O
procurador-geral da República, Roberto Gurgel, reafirmou a existência
do mensalão, que, segundo ele, foi o “mais atrevido e escandaloso caso de
corrupção e desvio de dinheiro público” da política nacional. Na primeira
metade de sua sustentação, no Supremo Tribunal Federal (STF), Gurgel citou o
papel de cada integrante do esquema, dando destaque à atuação do ex-ministro
chefe da Casa Civil José Dirceu, que, de acordo com o procurador, era o
"mentor" da ação.
Mesmo com tempo
limitado, o procurador dedicou os 20 minutos iniciais a considerações
filosóficas sobre a relação entre ética e poder. Gurgel citou pensadores como
Raymundo Faoro (brasileiro, autor do livro Os Donos do Poder), o italiano
Norberto Bobbio e o alemão Max Weber. E, concluindo a etapa teórica da
denúncia, deu os motivos pelos quais considerou o esquema criminoso. “Com base
na prova reunida na ação penal, os fins não justificam os meios, quando
ignoram, cabalmente, o que é moralmente correto e socialmente aceitável”.
O procurador ainda
rebateu críticas dos advogados dos réus que figuram no processo, que
consideraram o mensalão “uma criação de delírio” do Ministério Público. “A
robusteza da prova colhida torna risível a assertiva”, argumentou Gurgel.
Segundo o procurador,
o mensalão foi montado em 2003, logo no início do primeiro mandato do então
presidente Luiz Inácio Lula da Silva, para cooptar apoio político. “Maculou-se
a República, instituindo-se à custa do desvio de dinheiro público, um sistema
de movimentação financeira à margem da legalidade, com o objetivo de comprar o
voto de parlamentares em matérias relevantes para o governo”.
Gurgel disse que a
base do esquema constituía na captação de verbas por parte do publicitário Marcos
Valério, a mando da cúpula do PT, para distribuição entre parlamentares da base
aliada.
O procurador tem
direito a cinco horas para falar sobre os 38 réus, uma média de oito minutos
para cada um. Na primeira parte de sua apresentação, ele optou por dar destaque
a José Dirceu, primeiro da sequência acusatória, a quem dedicou quase 30
minutos de sua fala.
Gurgel concordou que
há provas pouco robustas contra quem chamou de “principal figura de tudo que
apuramos” e “o grande protagonista” do mensalão, mas atribuiu o fato ao papel
de liderança que Dirceu exercia. “Como quase sempre ocorre com chefes de
quadrilha, o acusado não aparece nos atos de execução do esquema”, justificou.
Ainda no núcleo
político (os réus foram divididos em três núcleos: político, operacional e
financeiro), Gurgel citou o ex-presidente do PT José Genoíno, o
ex-secretário-geral do partido Silvio Pereira e o ex-tesoureiro da legenda
Delúbio Soares, além dos parlamentares dos partidos beneficiados pelo esquema –
PL (hoje PR), PTB e PP.
Do núcleo
publicitário-financeiro, o destaque foi para Marcos Valério. “Dirceu foi o
mentor do esquema enquanto Marcos Valério foi seu executor”, sintetizou Gurgel.

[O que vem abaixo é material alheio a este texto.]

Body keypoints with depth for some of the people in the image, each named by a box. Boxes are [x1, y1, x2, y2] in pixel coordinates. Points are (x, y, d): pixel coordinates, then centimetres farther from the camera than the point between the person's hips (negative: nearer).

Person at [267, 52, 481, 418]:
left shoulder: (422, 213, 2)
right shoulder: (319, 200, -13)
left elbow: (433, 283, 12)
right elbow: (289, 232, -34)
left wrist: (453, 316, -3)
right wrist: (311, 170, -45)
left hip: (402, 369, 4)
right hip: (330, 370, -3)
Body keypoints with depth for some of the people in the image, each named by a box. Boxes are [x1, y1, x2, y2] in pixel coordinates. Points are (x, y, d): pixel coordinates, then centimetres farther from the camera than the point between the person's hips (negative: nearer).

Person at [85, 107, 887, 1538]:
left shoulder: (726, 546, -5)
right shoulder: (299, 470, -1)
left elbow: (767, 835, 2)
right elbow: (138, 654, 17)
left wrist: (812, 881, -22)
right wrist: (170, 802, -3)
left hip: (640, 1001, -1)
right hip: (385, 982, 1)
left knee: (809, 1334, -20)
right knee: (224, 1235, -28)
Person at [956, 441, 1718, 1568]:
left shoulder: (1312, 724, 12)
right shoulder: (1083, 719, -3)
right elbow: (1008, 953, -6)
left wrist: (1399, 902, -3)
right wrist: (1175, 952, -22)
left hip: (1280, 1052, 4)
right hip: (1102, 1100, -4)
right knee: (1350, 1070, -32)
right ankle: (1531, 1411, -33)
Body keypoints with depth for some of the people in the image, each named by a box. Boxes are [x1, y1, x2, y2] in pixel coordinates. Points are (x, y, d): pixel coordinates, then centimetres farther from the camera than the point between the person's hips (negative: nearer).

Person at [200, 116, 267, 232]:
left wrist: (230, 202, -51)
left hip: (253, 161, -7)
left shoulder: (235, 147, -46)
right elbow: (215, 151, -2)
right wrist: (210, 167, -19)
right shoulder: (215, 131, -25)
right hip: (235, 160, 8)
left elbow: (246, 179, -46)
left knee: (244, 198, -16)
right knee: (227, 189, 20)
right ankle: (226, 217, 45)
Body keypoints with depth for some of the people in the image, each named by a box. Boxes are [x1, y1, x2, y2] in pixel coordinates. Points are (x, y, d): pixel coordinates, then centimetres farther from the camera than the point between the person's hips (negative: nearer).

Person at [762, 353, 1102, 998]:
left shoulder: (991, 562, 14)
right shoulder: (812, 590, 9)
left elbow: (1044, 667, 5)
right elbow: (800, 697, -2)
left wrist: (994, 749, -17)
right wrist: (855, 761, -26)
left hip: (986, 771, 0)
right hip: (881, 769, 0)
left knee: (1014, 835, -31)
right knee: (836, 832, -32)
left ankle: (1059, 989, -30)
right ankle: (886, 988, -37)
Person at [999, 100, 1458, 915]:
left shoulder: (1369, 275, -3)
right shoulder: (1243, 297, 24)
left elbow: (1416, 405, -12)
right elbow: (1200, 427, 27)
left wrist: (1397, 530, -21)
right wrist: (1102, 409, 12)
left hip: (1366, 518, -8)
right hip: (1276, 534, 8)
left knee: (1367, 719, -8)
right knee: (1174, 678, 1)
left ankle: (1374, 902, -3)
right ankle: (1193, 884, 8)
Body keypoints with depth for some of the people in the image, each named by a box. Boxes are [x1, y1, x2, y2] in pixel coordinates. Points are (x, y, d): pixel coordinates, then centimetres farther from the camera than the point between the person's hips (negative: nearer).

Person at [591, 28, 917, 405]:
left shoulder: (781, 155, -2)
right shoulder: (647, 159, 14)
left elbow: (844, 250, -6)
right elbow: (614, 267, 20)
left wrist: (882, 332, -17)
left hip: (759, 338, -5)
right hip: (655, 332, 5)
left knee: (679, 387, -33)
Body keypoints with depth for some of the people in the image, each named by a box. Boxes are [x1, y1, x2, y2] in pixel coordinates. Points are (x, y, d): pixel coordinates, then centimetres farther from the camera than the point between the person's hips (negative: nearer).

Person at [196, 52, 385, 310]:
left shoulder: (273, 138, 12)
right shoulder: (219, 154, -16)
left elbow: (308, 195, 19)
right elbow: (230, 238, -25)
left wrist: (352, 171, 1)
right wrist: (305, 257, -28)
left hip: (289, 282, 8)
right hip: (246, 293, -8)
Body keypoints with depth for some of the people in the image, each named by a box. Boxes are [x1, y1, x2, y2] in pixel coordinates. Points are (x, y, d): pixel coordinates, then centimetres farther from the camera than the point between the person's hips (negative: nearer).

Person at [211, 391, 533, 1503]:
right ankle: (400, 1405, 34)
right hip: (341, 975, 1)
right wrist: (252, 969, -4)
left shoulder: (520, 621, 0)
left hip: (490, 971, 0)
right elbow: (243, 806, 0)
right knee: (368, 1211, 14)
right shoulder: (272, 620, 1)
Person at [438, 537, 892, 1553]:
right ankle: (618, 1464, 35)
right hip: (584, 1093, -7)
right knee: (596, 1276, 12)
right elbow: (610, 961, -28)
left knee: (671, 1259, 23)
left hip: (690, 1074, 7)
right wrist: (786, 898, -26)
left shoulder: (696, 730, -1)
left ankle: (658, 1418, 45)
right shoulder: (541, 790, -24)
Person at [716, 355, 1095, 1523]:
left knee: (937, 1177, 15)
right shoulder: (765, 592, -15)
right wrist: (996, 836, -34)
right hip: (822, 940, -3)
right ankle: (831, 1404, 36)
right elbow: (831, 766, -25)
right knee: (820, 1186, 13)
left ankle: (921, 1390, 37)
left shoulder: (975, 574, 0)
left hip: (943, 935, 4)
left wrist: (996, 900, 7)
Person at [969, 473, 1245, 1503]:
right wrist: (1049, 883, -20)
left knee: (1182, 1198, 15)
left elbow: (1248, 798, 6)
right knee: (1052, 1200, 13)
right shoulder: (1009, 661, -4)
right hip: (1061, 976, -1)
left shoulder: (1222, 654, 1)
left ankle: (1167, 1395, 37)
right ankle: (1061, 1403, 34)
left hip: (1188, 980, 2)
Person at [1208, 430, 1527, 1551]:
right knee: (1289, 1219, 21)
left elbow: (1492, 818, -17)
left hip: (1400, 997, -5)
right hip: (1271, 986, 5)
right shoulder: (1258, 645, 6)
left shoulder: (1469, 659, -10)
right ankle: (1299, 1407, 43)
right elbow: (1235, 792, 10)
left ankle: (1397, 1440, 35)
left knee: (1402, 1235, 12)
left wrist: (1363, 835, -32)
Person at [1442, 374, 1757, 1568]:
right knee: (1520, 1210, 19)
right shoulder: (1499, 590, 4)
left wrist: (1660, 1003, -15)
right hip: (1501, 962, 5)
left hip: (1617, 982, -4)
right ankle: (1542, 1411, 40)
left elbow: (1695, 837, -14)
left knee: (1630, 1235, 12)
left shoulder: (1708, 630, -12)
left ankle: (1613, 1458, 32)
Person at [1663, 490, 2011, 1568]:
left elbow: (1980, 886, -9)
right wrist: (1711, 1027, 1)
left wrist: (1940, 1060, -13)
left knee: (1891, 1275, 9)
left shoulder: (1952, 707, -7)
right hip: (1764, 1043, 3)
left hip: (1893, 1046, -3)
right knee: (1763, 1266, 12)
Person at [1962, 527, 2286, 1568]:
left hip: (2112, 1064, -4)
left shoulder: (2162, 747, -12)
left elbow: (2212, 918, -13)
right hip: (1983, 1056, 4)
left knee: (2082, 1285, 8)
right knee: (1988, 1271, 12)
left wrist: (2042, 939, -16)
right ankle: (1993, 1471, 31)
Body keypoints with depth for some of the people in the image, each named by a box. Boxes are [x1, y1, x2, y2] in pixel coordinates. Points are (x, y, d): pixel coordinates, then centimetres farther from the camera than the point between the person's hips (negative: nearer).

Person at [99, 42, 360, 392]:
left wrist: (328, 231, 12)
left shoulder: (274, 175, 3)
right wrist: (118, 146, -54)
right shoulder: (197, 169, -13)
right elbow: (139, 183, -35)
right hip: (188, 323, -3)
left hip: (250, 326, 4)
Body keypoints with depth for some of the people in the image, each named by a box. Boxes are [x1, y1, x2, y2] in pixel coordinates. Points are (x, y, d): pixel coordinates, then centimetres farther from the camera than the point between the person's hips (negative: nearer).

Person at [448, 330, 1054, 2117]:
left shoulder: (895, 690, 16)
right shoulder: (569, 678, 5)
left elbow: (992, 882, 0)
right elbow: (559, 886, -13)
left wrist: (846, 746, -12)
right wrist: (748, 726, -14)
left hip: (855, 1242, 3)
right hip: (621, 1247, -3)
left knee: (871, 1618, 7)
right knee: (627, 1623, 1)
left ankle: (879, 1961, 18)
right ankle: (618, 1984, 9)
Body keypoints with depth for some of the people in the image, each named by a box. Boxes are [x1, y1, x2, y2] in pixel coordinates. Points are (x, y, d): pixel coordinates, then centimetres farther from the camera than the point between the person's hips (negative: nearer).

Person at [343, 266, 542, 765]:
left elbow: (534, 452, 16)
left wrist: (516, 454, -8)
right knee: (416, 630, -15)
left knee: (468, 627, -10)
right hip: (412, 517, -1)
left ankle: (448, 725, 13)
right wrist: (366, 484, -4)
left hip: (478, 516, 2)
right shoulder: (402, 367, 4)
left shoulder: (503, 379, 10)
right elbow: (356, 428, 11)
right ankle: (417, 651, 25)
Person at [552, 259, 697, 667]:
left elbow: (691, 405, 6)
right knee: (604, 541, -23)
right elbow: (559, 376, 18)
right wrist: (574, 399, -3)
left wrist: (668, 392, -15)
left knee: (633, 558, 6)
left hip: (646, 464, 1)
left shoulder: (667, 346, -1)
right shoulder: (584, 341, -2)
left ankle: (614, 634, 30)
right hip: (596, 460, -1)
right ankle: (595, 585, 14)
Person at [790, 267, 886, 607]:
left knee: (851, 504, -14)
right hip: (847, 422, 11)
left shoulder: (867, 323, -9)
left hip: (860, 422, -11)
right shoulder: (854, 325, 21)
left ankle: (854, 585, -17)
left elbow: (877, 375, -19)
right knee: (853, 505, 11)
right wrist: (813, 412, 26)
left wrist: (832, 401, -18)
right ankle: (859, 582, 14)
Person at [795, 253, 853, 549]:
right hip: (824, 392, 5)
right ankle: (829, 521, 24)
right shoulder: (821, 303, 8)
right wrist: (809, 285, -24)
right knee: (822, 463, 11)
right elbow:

O interesse desse núcleo, segundo o procurador, era se aproximar do governo a
fim de obter vantagens em contratos publicitários e desvio de verba em
benefício próprio.
Ainda segundo Gurgel,
o núcleo financeiro – formado por dirigentes do Banco Rural à época – aceitou
entrar no esquema para obter vantagens em transações envolvendo instituições financeiras.
Segundo a denúncia, o grupo forjou empréstimos que não ocorreram na realidade,
dissimulando a origem ilegal da verba. O procurador lembrou que representantes
do Banco BMG não estão na ação penal do STF porque o caso está sendo tratado em
outro processo, que tramita na Justiça de primeiro grau.
Na segunda fase da
exposição, Gurgel passou a tratar dos crimes imputados a cada um dos réus e as
provas que sustentam as acusações. Os crimes citados na denúncia – variáveis
para cada réu – são formação de quadrilha (um a três anos de prisão), corrupção
ativa e passiva (dois a 12 anos cada), peculato (dois a 12 anos), evasão de
divisas (dois a seis anos), gestão fraudulenta de instituição financeira (três
a 12 anos) e lavagem de dinheiro (três a dez anos).